_What the task asks_.
Where a line below holds the string "CrtYd", count it; then give the total without any other words.

_Provided records_.

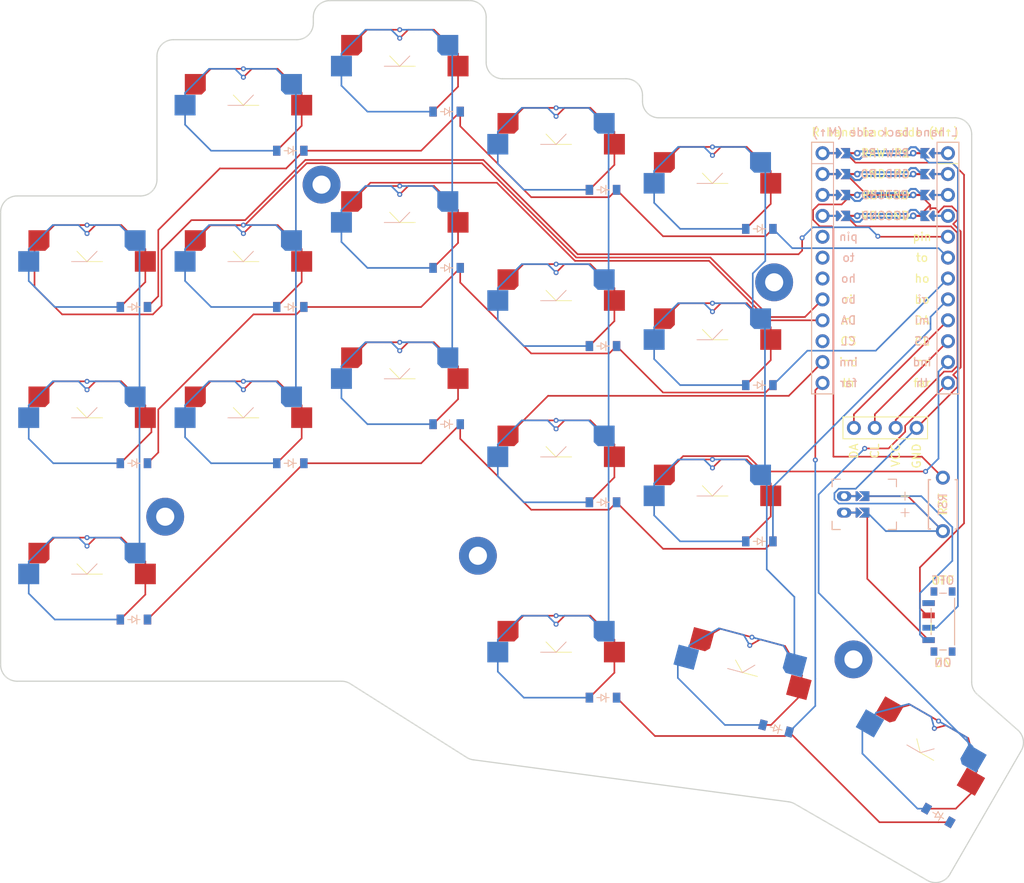
<source format=kicad_pcb>
(kicad_pcb
	(version 20241229)
	(generator "pcbnew")
	(generator_version "9.0")
	(general
		(thickness 1.6)
		(legacy_teardrops no)
	)
	(paper "A4")
	(layers
		(0 "F.Cu" signal)
		(2 "B.Cu" signal)
		(9 "F.Adhes" user "F.Adhesive")
		(11 "B.Adhes" user "B.Adhesive")
		(13 "F.Paste" user)
		(15 "B.Paste" user)
		(5 "F.SilkS" user "F.Silkscreen")
		(7 "B.SilkS" user "B.Silkscreen")
		(1 "F.Mask" user)
		(3 "B.Mask" user)
		(17 "Dwgs.User" user "User.Drawings")
		(19 "Cmts.User" user "User.Comments")
		(21 "Eco1.User" user "User.Eco1")
		(23 "Eco2.User" user "User.Eco2")
		(25 "Edge.Cuts" user)
		(27 "Margin" user)
		(31 "F.CrtYd" user "F.Courtyard")
		(29 "B.CrtYd" user "B.Courtyard")
		(35 "F.Fab" user)
		(33 "B.Fab" user)
		(39 "User.1" user)
		(41 "User.2" user)
		(43 "User.3" user)
		(45 "User.4" user)
	)
	(setup
		(pad_to_mask_clearance 0.05)
		(allow_soldermask_bridges_in_footprints no)
		(tenting front back)
		(pcbplotparams
			(layerselection 0x00000000_00000000_55555555_5755f5ff)
			(plot_on_all_layers_selection 0x00000000_00000000_00000000_00000000)
			(disableapertmacros no)
			(usegerberextensions no)
			(usegerberattributes yes)
			(usegerberadvancedattributes yes)
			(creategerberjobfile yes)
			(dashed_line_dash_ratio 12.000000)
			(dashed_line_gap_ratio 3.000000)
			(svgprecision 4)
			(plotframeref no)
			(mode 1)
			(useauxorigin no)
			(hpglpennumber 1)
			(hpglpenspeed 20)
			(hpglpendiameter 15.000000)
			(pdf_front_fp_property_popups yes)
			(pdf_back_fp_property_popups yes)
			(pdf_metadata yes)
			(pdf_single_document no)
			(dxfpolygonmode yes)
			(dxfimperialunits yes)
			(dxfusepcbnewfont yes)
			(psnegative no)
			(psa4output no)
			(plot_black_and_white yes)
			(sketchpadsonfab no)
			(plotpadnumbers no)
			(hidednponfab no)
			(sketchdnponfab yes)
			(crossoutdnponfab yes)
			(subtractmaskfromsilk no)
			(outputformat 1)
			(mirror no)
			(drillshape 1)
			(scaleselection 1)
			(outputdirectory "")
		)
	)
	(net 0 "")
	(net 1 "pin_bo")
	(net 2 "pin")
	(net 3 "GND")
	(net 4 "pin_ho")
	(net 5 "pin_to")
	(net 6 "ri_bo")
	(net 7 "ri")
	(net 8 "ri_ho")
	(net 9 "ri_to")
	(net 10 "mi_bo")
	(net 11 "mi")
	(net 12 "mi_ho")
	(net 13 "mi_to")
	(net 14 "ind_bo")
	(net 15 "ind")
	(net 16 "ind_ho")
	(net 17 "ind_to")
	(net 18 "inn_bo")
	(net 19 "inn")
	(net 20 "inn_ho")
	(net 21 "inn_to")
	(net 22 "ind_th")
	(net 23 "inn_th")
	(net 24 "far_th")
	(net 25 "far")
	(net 26 "bo")
	(net 27 "ho")
	(net 28 "to")
	(net 29 "th")
	(net 30 "DA")
	(net 31 "CL")
	(net 32 "VCC")
	(net 33 "RAW")
	(net 34 "RST")
	(net 35 "P21")
	(net 36 "P20")
	(net 37 "P19")
	(net 38 "CS")
	(net 39 "P1")
	(net 40 "P0")
	(net 41 "MCU1_24")
	(net 42 "MCU1_1")
	(net 43 "MCU1_23")
	(net 44 "MCU1_2")
	(net 45 "MCU1_22")
	(net 46 "MCU1_3")
	(net 47 "MCU1_21")
	(net 48 "MCU1_4")
	(net 49 "BAT_P")
	(net 50 "JST1_1")
	(net 51 "JST1_2")
	(footprint "ceoloide:diode_tht_sod123" (layer "F.Cu") (at 129.2 55.25 180))
	(footprint "ceoloide:mounting_hole_npth" (layer "F.Cu") (at 178.635493 121.848144 -22.5))
	(footprint "ceoloide:diode_tht_sod123" (layer "F.Cu") (at 110.2 98 180))
	(footprint "ceoloide:display_ssd1306" (layer "F.Cu") (at 182.5 77))
	(footprint "ceoloide:diode_tht_sod123" (layer "F.Cu") (at 129.2 74.25 180))
	(footprint "ceoloide:diode_tht_sod123" (layer "F.Cu") (at 148.2 64.75 180))
	(footprint "ceoloide:power_switch_smd_side" (layer "F.Cu") (at 189.5 117.25))
	(footprint "ceoloide:diode_tht_sod123" (layer "F.Cu") (at 169.22932 130.248046 165))
	(footprint "ceoloide:battery_connector_jst_ph_2" (layer "F.Cu") (at 177.5 103 90))
	(footprint "ceoloide:diode_tht_sod123" (layer "F.Cu") (at 167.2 69.5 180))
	(footprint "ceoloide:diode_tht_sod123" (layer "F.Cu") (at 148.2 83.75 180))
	(footprint "ceoloide:mounting_hole_npth" (layer "F.Cu") (at 169 76))
	(footprint "ceoloide:diode_tht_sod123" (layer "F.Cu") (at 148.2 102.75 180))
	(footprint "ceoloide:mounting_hole_npth" (layer "F.Cu") (at 133 109.25))
	(footprint "ceoloide:mounting_hole_npth" (layer "F.Cu") (at 95 104.5))
	(footprint "ceoloide:diode_tht_sod123" (layer "F.Cu") (at 129.2 93.25 180))
	(footprint "ceoloide:diode_tht_sod123" (layer "F.Cu") (at 167.2 107.5 180))
	(footprint "ceoloide:diode_tht_sod123" (layer "F.Cu") (at 148.2 126.5 180))
	(footprint "ceoloide:diode_tht_sod123" (layer "F.Cu") (at 110.2 79 180))
	(footprint "ceoloide:diode_tht_sod123" (layer "F.Cu") (at 91.2 98 180))
	(footprint "ceoloide:diode_tht_sod123" (layer "F.Cu") (at 167.2 88.5 180))
	(footprint "ceoloide:mounting_hole_npth" (layer "F.Cu") (at 114 64.125))
	(footprint "ceoloide:mcu_supermini_nrf52840" (layer "F.Cu") (at 182.5 73))
	(footprint "ceoloide:diode_tht_sod123" (layer "F.Cu") (at 188.936345 140.823076 150))
	(footprint "ceoloide:diode_tht_sod123" (layer "F.Cu") (at 91.2 79 180))
	(footprint "ceoloide:reset_switch_tht_top" (layer "F.Cu") (at 189.5 103 90))
	(footprint "ceoloide:diode_tht_sod123" (layer "F.Cu") (at 110.2 60 180))
	(footprint "ceoloide:diode_tht_sod123" (layer "F.Cu") (at 91.2 117 180))
	(footprint "ceoloide:switch_mx" (layer "B.Cu") (at 85.5 114))
	(footprint "ceoloide:switch_mx" (layer "B.Cu") (at 161.5 85.5))
	(footprint "ceoloide:switch_mx" (layer "B.Cu") (at 123.5 52.25))
	(footprint "ceoloide:switch_mx" (layer "B.Cu") (at 185.5 135.375 -30))
	(footprint "ceoloide:switch_mx" (layer "B.Cu") (at 164.5 125.875 -15))
	(footprint "ceoloide:switch_mx" (layer "B.Cu") (at 142.5 99.75))
	(footprint "ceoloide:switch_mx" (layer "B.Cu") (at 161.5 66.5))
	(footprint "ceoloide:switch_mx" (layer "B.Cu") (at 85.5 76))
	(footprint "ceoloide:switch_mx" (layer "B.Cu") (at 123.5 90.25))
	(footprint "ceoloide:switch_mx" (layer "B.Cu") (at 161.5 104.5))
	(footprint "ceoloide:switch_mx" (layer "B.Cu") (at 123.5 71.25))
	(footprint "ceoloide:switch_mx" (layer "B.Cu") (at 142.5 123.5))
	(footprint "ceoloide:switch_mx" (layer "B.Cu") (at 142.5 61.75))
	(footprint "ceoloide:switch_mx"
		(layer "B.Cu")
		(uuid "c2c71c0f-95aa-49f5-869f-6e826c5b2c9f")
		(at 104.5 57)
		(property "Reference" "S6"
			(at 0 -7.5 180)
			(layer "B.SilkS")
			(hide yes)
			(uuid "9d015f58-3236-4c22-93f0-8f00ec1ceaa6")
			(effects
				(font
					(size 1 1)
					(thickness 0.15)
				)
			)
		)
		(property "Value" ""
			(at 0 0 0)
			(layer "F.Fab")
			(uuid "9a444b20-8327-4ac1-bd43-40d6a985d10b")
			(effects
				(font
					(size 1.27 1.27)
					(thickness 0.15)
				)
			)
		)
		(property "Datasheet" ""
			(at 0 0 0)
			(layer "F.Fab")
			(hide yes)
			(uuid "68085e4b-4de9-4f8d-96fb-ae8e3b1cf210")
			(effects
				(font
					(size 1.27 1.27)
					(thickness 0.15)
				)
			)
		)
		(property "Description" ""
			(at 0 0 0)
			(layer "F.Fab")
			(hide yes)
			(uuid "87760a19-dd51-4658-b5ab-ea5bde209d04")
			(effects
				(font
					(size 1.27 1.27)
					(thickness 0.15)
				)
			)
		)
		(fp_line
			(start -1.22 -3.77)
			(end 0 -2.52)
			(stroke
				(width 0.1)
				(type default)
			)
			(layer "F.SilkS")
			(uuid "58e025f0-03eb-4917-b953-5f9f0b42f725")
		)
		(fp_line
			(start 0 -2.5
... [121502 chars truncated]
</source>
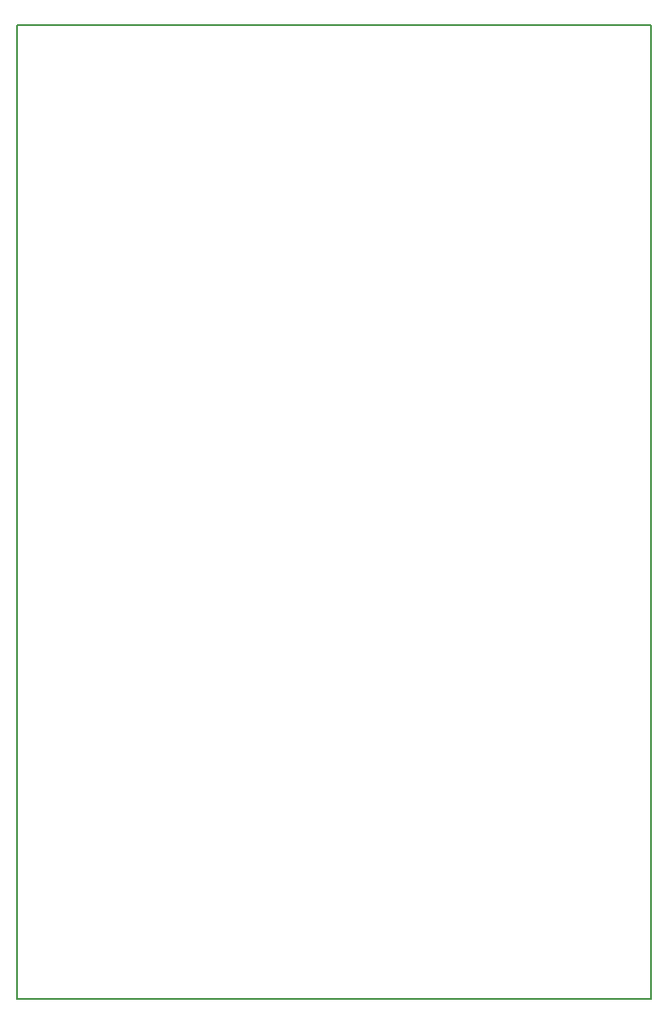
<source format=gbr>
%TF.GenerationSoftware,KiCad,Pcbnew,6.0.11+dfsg-1~bpo11+1*%
%TF.CreationDate,2023-08-01T14:36:39-03:00*%
%TF.ProjectId,simo_shield_1,73696d6f-5f73-4686-9965-6c645f312e6b,0003*%
%TF.SameCoordinates,PX69db9c0PY791ddc0*%
%TF.FileFunction,Other,User*%
%FSLAX46Y46*%
G04 Gerber Fmt 4.6, Leading zero omitted, Abs format (unit mm)*
G04 Created by KiCad (PCBNEW 6.0.11+dfsg-1~bpo11+1) date 2023-08-01 14:36:39*
%MOMM*%
%LPD*%
G01*
G04 APERTURE LIST*
%ADD10C,0.150000*%
G04 APERTURE END LIST*
D10*
X5000000Y99000000D02*
X65000000Y99000000D01*
X65000000Y99000000D02*
X65000000Y7000000D01*
X65000000Y7000000D02*
X5000000Y7000000D01*
X5000000Y7000000D02*
X5000000Y99000000D01*
M02*

</source>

_Answer area_.
2